I Know Less Now: Lessons from Lorne Sanny on Prayer

By Jess Dager

During my first year on staff (1996!) with The Navigator’s Eagle Lake Camp, we did a Bible study as a staff team on prayer. We spent months studying the scriptures together on the topic and as a type of capstone event, we invited Lorne Sanny to come and speak to our group.

I had already had the privilege of hearing Mr. Sanny speak a few times at Eagle Lake chapel services and knew he had been the President of The Navigators after Dawson Trotman died. I’d heard story after story of his long legacy of faith and leadership from the director of Eagle Lake who had been discipled for decades by Mr. Sanny. 

I was looking forward to a time of sitting at the feet of someone who had walked with God for many, many years. I was 23 years old and so excited about prayer. I was hoping my newly minted convictions on prayer would be affirmed. I can remember hoping he would approve of how earnestly we’d all studied the topic and maybe even praise us for our prayerfulness!

I will absolutely never forget the night he came. I remember walking downstairs to the basement where our study met and trying to figure out how to sit as close to him as possible. I remember writing his name at the top of my journal page and straining forward to listen to him speak.

He seemed a little reluctant to begin. He asked us a few questions about what we’d learned. There was a long pause. And then he said, “I know less about prayer today than I did when I was your age. I have prayed for over 60 years for several of my family members to come to faith and God has not answered those prayers, and I do not know why. Several times I’ve prayed for lesser things and God has provided above and beyond and immediately. All I know now, after all these years, is that prayer is communication, it’s talking to God. I don’t know how it works. I do know that God has asked me to do it, and I’ve always benefited when I’ve obeyed God. I have been changed by prayer, I am known by God and know God through prayer, but I don’t know how that happens.”

You could have heard a pin drop. I felt like crying. I was shocked. I think I stopped listening for a while. I had expected mechanics, directions, tips, assurances, help. I hadn’t expected to hear longing and humility.

I had expected to fill pages and pages with acronyms, illustrations, and guides.

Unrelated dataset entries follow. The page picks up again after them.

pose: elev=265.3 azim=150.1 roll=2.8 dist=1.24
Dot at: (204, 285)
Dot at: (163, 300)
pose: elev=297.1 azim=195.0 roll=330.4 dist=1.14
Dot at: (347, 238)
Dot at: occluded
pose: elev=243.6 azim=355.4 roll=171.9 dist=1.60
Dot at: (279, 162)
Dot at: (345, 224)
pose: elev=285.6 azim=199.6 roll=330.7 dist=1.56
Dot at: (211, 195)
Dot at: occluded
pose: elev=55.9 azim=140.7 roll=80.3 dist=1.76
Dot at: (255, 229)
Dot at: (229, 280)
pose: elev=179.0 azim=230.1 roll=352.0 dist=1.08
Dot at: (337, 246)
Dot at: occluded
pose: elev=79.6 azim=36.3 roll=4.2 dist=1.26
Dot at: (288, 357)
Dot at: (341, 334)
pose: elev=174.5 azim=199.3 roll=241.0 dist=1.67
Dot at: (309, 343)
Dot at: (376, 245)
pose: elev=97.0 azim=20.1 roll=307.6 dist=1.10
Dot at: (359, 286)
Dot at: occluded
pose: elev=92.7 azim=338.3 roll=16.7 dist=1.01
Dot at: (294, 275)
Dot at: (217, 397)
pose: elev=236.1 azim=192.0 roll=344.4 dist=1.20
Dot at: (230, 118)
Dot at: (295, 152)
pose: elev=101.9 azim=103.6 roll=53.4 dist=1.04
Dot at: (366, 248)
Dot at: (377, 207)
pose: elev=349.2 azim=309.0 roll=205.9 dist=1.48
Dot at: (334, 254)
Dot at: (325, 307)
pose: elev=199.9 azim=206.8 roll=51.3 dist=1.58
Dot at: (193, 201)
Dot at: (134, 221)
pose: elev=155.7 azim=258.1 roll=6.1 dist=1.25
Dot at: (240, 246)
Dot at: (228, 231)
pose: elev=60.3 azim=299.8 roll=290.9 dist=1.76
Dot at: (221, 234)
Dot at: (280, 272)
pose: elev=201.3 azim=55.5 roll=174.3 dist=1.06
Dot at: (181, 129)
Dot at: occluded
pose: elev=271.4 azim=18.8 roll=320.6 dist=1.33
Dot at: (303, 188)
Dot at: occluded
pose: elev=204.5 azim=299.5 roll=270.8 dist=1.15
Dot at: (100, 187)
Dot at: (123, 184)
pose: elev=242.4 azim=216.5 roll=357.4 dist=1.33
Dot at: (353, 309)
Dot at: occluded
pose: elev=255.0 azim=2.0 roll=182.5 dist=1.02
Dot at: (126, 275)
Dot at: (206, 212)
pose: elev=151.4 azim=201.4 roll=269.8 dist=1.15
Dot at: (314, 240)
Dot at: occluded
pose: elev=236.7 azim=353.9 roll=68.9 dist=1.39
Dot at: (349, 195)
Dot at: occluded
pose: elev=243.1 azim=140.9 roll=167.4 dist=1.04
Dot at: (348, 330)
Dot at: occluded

I left with this quote, which I wrote down before I drove away that night.

I didn’t get my list of do’s and don’ts, but I got a taste of what I could expect from a lifetime of relationship with God. He demonstrated to me a process that had unwound his own expectations and notions about prayer and replaced them with a deep reverence for God and submissiveness to Him. 

That night has deeply impacted the way I model prayer to my kids and to students in my ministry. There are certainly ways to introduce and teach on the topic of prayer. My prayer toolbox is overflowing with things I’ve tried over the years - praying the Psalms, A.C.T.S., etc. 

But I return so often to the notion that prayer is just talking to God, that there is mystery in how it works, that fancy terms don’t matter, that quality methods don’t necessarily get results, that we don’t get “better” at prayer, because every earnest prayer is warmly welcomed by God.

This perspective keeps students from viewing me as some kind of middle-man between them and God. When students are new to prayer, they can tend to want to pray like I do, or believe that I know how to pray and they don’t, or believe, falsely, that my prayers are more effective than theirs. The more often I can remind them that prayer is just talking to God, the more students feel invited to relate with God personally and from the heart.

As we engage with students in prayer, let’s pass on our most helpful tools AND the humility and wonder that Mr. Sanny demonstrated that evening. 

I am so grateful for his example. If I’d walked away with another tool, I would have used that prayer tool and that prayer tool only for the rest of my life and insisted everyone do the same. Instead, I was convicted that every tool is just a means of working on a relationship, a relationship that I can’t control, manipulate, or manufacture with prayer. It’s a relationship I participate in through prayer.

Jess Dager and her husband Ben have been on collegiate staff for 13 years and currently serve at the University of Illinois. They have kiddos ages 15, 14, and 12. Jess enjoys reading, singing, and laughter. Her favorite part of working with students is watching God at work in their lives.